# Frobenius matrix

(Redirected from Gauss transformation)
For the matrix norm, see Frobenius matrix norm.

A Frobenius matrix is a special kind of square matrix from numerical mathematics. A matrix is a Frobenius matrix if it has the following three properties:

• all entries on the main diagonal are ones
• the entries below the main diagonal of at most one column are arbitrary
• every other entry is zero

The following matrix is an example.

$A=\begin{pmatrix} 1 & 0 & 0 & \cdots & 0 \\ 0 & 1 & 0 & \cdots & 0 \\ 0 & a_{32} & 1 & \cdots & 0 \\ \vdots & \vdots & \vdots & \ddots & \vdots \\ 0 & a_{n2} & 0 & \cdots & 1 \end{pmatrix}$

Frobenius matrices are invertible.
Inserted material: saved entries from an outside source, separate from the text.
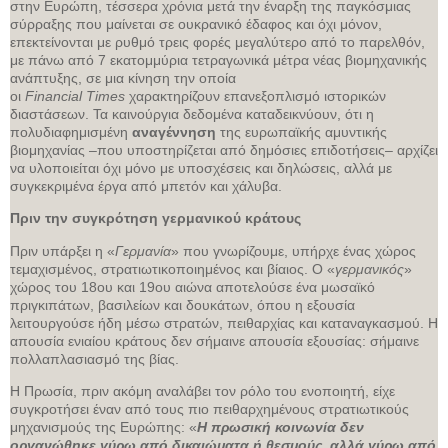
στην Ευρώπη, τέσσερα χρόνια μετά την έναρξη της παγκόσμιας
σύρραξης που μαίνεται σε ουκρανικό έδαφος και όχι μόνον,
επεκτείνονται με ρυθμό τρεις φορές μεγαλύτερο από το παρελθόν,
με πάνω από 7 εκατομμύρια τετραγωνικά μέτρα νέας βιομηχανικής
ανάπτυξης, σε μια κίνηση την οποία
οι
Financial
Times
χαρακτηρίζουν επανεξοπλισμό ιστορικών
διαστάσεων. Τα καινούργια δεδομένα καταδεικνύουν, ότι η
πολυδιαφημισμένη
αναγέννηση
της ευρωπαϊκής αμυντικής
βιομηχανίας –που υποστηρίζεται από δημόσιες επιδοτήσεις– αρχίζει
να υλοποιείται όχι μόνο με υποσχέσεις και δηλώσεις, αλλά με
συγκεκριμένα έργα από μπετόν και χάλυβα.
Πριν την συγκρότηση γερμανικού κράτους
Πριν υπάρξει η «
Γερμανία
» που γνωρίζουμε, υπήρχε ένας χώρος
τεμαχισμένος, στρατιωτικοποιημένος και βίαιος. Ο «
γερμανικός
»
χώρος του 18ου και 19ου αιώνα αποτελούσε ένα μωσαϊκό
πριγκιπάτων, βασιλείων και δουκάτων, όπου η εξουσία
λειτουργούσε ήδη μέσω στρατών, πειθαρχίας και καταναγκασμού. Η
απουσία ενιαίου κράτους δεν σήμαινε απουσία εξουσίας: σήμαινε
πολλαπλασιασμό της βίας.
Η Πρωσία, πριν ακόμη αναλάβει τον ρόλο του ενοποιητή, είχε
συγκροτήσει έναν από τους πιο πειθαρχημένους στρατιωτικούς
μηχανισμούς της Ευρώπης: «
Η πρωσική κοινωνία δεν
οργανώθηκε γύρω από δικαιώματα ή θεσμούς, αλλά γύρω από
The inverse of a Frobenius matrix is again a Frobenius matrix, equal to the original matrix with changed signs outside the main diagonal. The inverse of the example above is therefore:

$A^{-1}=\begin{pmatrix} 1 & 0 & 0 & \cdots & 0 \\ 0 & 1 & 0 & \cdots & 0 \\ 0 & -a_{32} & 1 & \cdots & 0 \\ \vdots & \vdots & \vdots & \ddots & \vdots \\ 0 & -a_{n2} & 0 & \cdots & 1 \end{pmatrix}$

Frobenius matrices are named after Ferdinand Georg Frobenius. An alternative name for this class of matrices is Gauss transformation, after Carl Friedrich Gauss.[1] They are used in the process of Gaussian elimination to represent the Gaussian transformations.

If a matrix is multiplied from the left (left multiplied) with a Frobenius matrix, a linear combination of the remaining rows is added to a particular row of the matrix. Multiplication with the inverse matrix subtracts the corresponding linear combination from the given row. This corresponds to one of the elementary operations of Gaussian elimination (besides the operation of transposing the rows and multiplying a row with a scalar multiple).